Den Angeklagten werden unter anderem Mafia-Zugehörigkeit, Mord, illegaler Waffenbesitz, Drogenhandel, Erpressung und Wucher vorgeworfen. Vielen von ihnen drohen bei einer Verurteilung hohe Haftstrafen. Erwartet werden etwa 900 Zeugen, darunter ehemalige Mafia-Mitglieder, die bereit sind, das sogenannte Gesetz des Schweigens, die Omertà, zu brechen. Der Prozess ist das Ergebnis jahrelanger Arbeit der Justiz. Der leitende Staatsanwalt Gratteri wurde wiederholt bedroht und steht unter Polizeischutz.
Experte: Ndrangheta ist in 32 Ländern aktiv
Die italienischen Behörden schätzen, dass die Ndrangheta weltweit rund 20.000 Mitglieder hat. Das Journalist und Mafia-Experte Sandro Mattioli betonte im Deutschlandfunk, die Ndrangheta sei auf fünf Kontinenten aktiv, in mindestens 32 Ländern. Aber ein Schwerpunkt sei in Europa. Es handele sich um eine kriminelle Organisation mit 150 Clans und mehreren Dutzend Milliarden Umsatz pro Jahr.
Von dem Prozess gehe eine erhebliche Signalwirkung aus, erklärte Mattioli. Das italienische Rechtssystem habe nicht zu Unrecht den Ruf, sehr langsam und kompliziert zu sein. Daher sei es vermutlich besser, die Sache in einem großen Prozess zu verhandeln statt in verschiedenen Prozessen und Instanzen. Verhandelt wird in einem ehemaligen Callcenter-Gebäude, das der Staat für zwei Millionen Euro zum Hochsicherheitsgerichtssaal umbauen ließ. Es wird eine Verfahrensdauer von mindestens zwei Jahren angenommen.

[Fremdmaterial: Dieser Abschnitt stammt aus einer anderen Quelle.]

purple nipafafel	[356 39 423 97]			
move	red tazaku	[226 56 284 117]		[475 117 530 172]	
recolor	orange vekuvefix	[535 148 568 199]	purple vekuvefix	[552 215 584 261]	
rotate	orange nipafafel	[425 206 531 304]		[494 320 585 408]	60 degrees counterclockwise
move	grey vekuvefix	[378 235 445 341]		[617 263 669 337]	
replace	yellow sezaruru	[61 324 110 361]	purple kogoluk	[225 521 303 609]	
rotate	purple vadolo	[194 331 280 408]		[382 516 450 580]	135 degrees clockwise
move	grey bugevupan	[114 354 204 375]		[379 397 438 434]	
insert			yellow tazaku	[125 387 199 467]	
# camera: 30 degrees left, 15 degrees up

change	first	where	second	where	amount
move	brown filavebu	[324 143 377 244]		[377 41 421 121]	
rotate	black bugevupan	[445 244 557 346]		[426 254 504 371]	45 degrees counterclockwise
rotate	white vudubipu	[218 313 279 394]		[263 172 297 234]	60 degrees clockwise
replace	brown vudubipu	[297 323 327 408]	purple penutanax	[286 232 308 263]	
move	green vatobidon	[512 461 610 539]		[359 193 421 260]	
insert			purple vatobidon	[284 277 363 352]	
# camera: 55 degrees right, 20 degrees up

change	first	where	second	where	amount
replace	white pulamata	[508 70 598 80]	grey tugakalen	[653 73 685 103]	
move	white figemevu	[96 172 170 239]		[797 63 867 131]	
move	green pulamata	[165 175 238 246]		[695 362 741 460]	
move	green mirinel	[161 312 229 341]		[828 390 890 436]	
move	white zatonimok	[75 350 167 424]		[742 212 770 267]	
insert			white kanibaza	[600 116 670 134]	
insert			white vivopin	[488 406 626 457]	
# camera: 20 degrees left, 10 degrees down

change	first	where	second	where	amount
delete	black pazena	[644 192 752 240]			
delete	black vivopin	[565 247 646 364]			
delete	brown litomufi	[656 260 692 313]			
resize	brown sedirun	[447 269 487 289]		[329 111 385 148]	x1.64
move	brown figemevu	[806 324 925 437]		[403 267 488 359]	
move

In Deutschland machte die Ndrangheta vor allem durch Morde in Duisburg Schlagzeilen: Im August 2007 wurden dort vor einem italienischen Restaurant sechs Männer erschossen, die Täter richteten ihre Opfer mit 54 Schüssen hin. Nach Erkenntnissen der Ermittler war der Hintergrund dieser Tat eine jahrelange Fehde zwischen verfeindeten Clans der Ndrangheta aus dem kalabrischen Ort San Luca.